Par Marine Gilis.
Marine Gilis, Les archiveuses, Mémoire de Master 2, sous la direction de Régis Schlagdenhauffen, EHESS, 2016.
J’ai soutenu en juin 2016 à l’École des hautes études en sciences sociales un mémoire de master en sociologie intitulé « Les archiveuses ». J’ai observé et analysé pendant deux ans le collectif des Archives Recherches Cultures Lesbiennes (ARCL) auquel j’ai consacré mon mémoire de recherche. Durant ces deux années, mon sujet a évolué. Le titre de mon mémoire de M1, d’abord intitulé « ARCL : politiques d’archives, archives politiques », est devenu « Les archiveuses » en M2. En première année de master, j’ai davantage porté mon attention sur la dimension politique du collectif et notamment le discours sur la non mixité, le lesbianisme politique et le féminisme ainsi que les trajectoires individuelles des militantes des ARCL. Je me suis concentrée en deuxième année sur l’histoire du collectif, son fonctionnement et les difficultés traversées ou ressenties par ses membres. Mon travail de recherche m’a amenée finalement à étudier les trajectoires individuelles pour comprendre les logiques et les techniques à l’œuvre dans la collecte et l’archivage, le rapport au public, les projets réalisés, la place des outils numériques et les interrogations sur le devenir des ARCL. La problématique du mémoire est : Comment continuer à transmettre une mémoire lesbienne en période de mutation de l’engagement lesbien et de la circulation des savoirs à l’ère du numérique ?
Ce mémoire se présente en trois parties. La première pose la question de la légitimité de cet objet de recherche que sont les archives lesbiennes. Après une analyse des articles de loi qui déterminent la définition et l’usage des « archives », je me suis interrogée sur ce qui est en jeu dans la conservation, dans la construction de la mémoire collective et dans l’intégration de mémoires plurielles et minoritaires.

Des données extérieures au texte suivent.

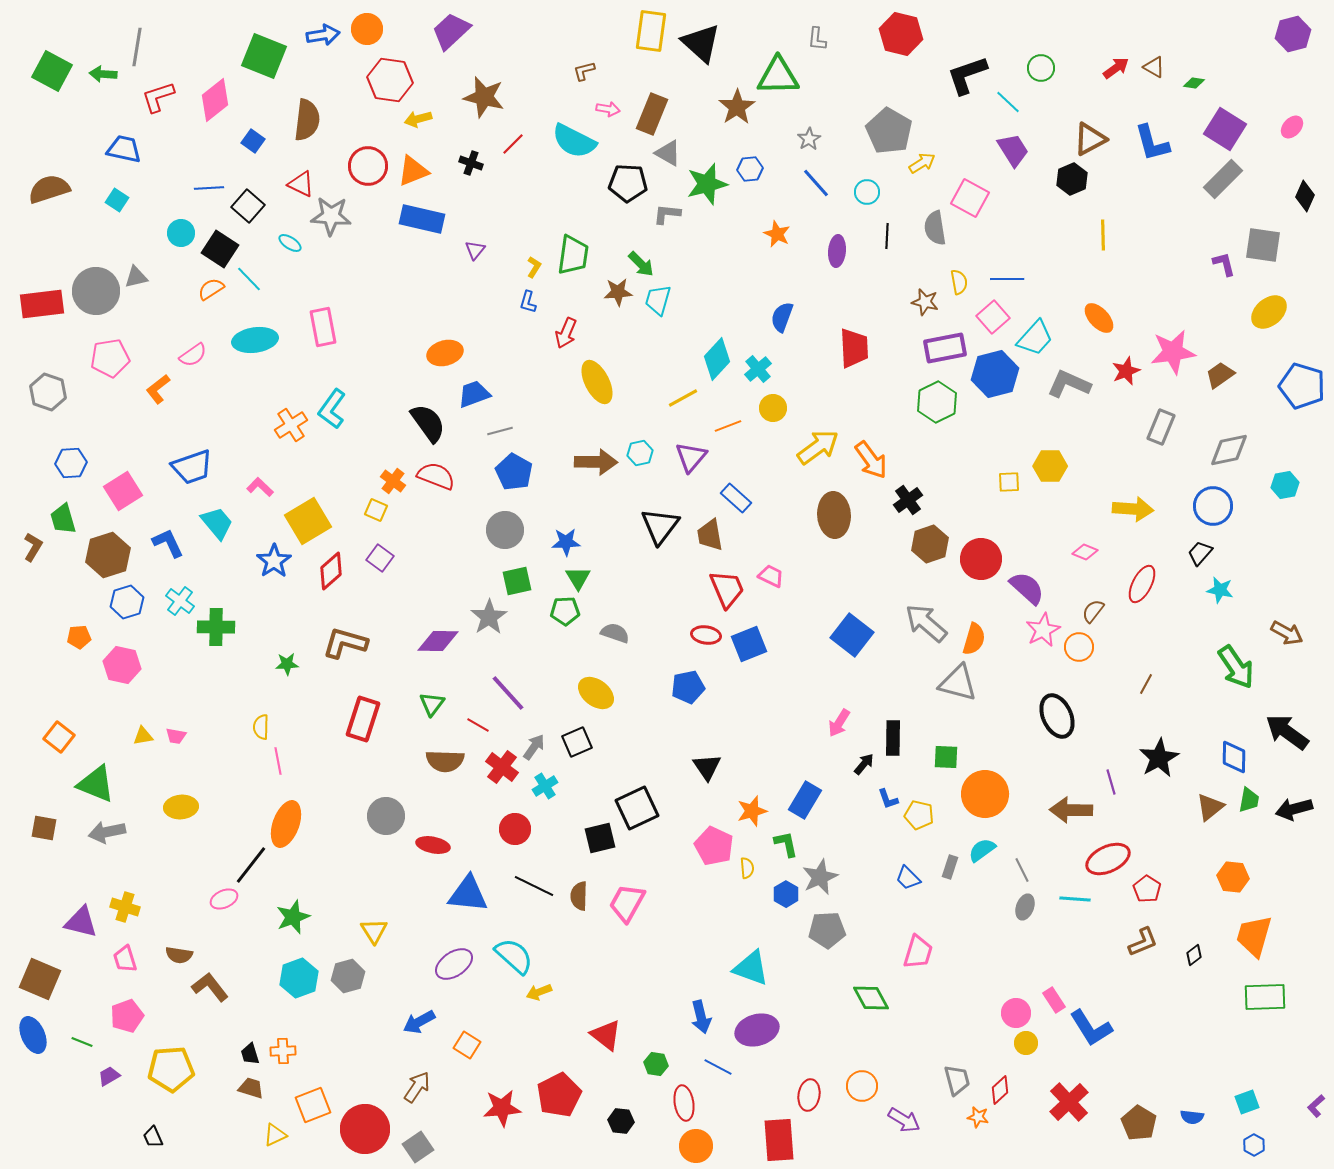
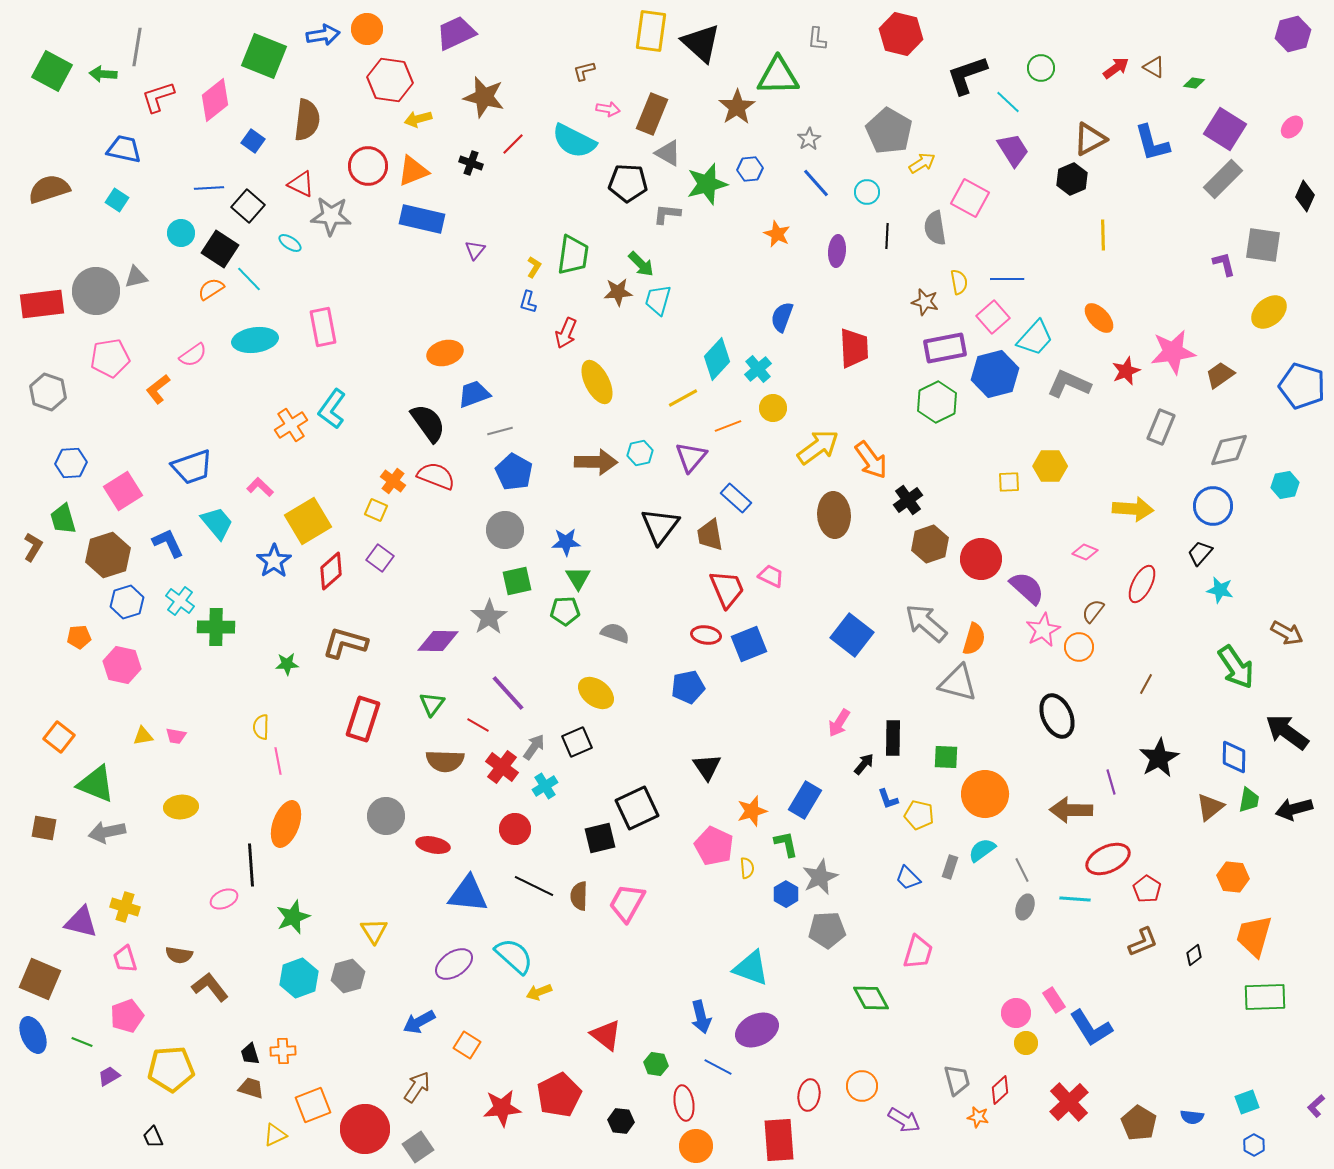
purple trapezoid at (451, 31): moved 5 px right, 2 px down; rotated 18 degrees clockwise
black line at (251, 865): rotated 42 degrees counterclockwise
purple ellipse at (757, 1030): rotated 9 degrees counterclockwise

J’ai ensuite cherché à comprendre comment les lesbiennes s’inscrivent dans une mémoire plurielle, à l’intérieur, en périphérie ou en dehors des mouvements féministes et homosexuels émergeant dans les années 1970. J’ai intégré des exemples de collectifs lesbiens non mixtes étrangers pour évoquer une prise de conscience, dans les pays occidentaux, de la nécessité de se mobiliser pour conserver, valoriser et faire vivre les vécus et luttes lesbiennes.
L’objectif de la deuxième partie est de présenter l’espace dans lequel évolue le collectif. Par espace, il faut comprendre à la fois l’espace physique (les différents lieux de conservation et les problématiques liées à ces lieux), mais aussi le milieu (politique, idéologique, les réseaux en lien avec ce collectif).
Les archiveuses s’interrogent sur leur capacité à bien transmettre et à assurer de façon pérenne ce rôle qui est le leur, celui de « gardiennes du temple ». Leurs interrogations sont présentées dans la dernière partie à travers l’analyse de la visibilité des ARCL et des difficultés ressenties ou vécues au sein du collectif, portant sur la dynamique du groupe, la fréquentation et les missions à assurer. On trouve donc dans ce mémoire aussi bien des extraits de récits de vies, que des données statistiques, une présentation des lieux qu’elles ont occupés, les grands projets réalisés et tous les aspects du collectif qui permettent de rendre compte de leur visibilité, de leurs questionnements et bien sûr de leur histoire.
Mon objectif à ce jour est de poursuivre en thèse en m’intéressant cette fois davantage aux outils numériques et aux modes de circulation des mémoires lesbiennes et féministes, en les comparant aux dynamiques d’autres pays et dans différents types de structures.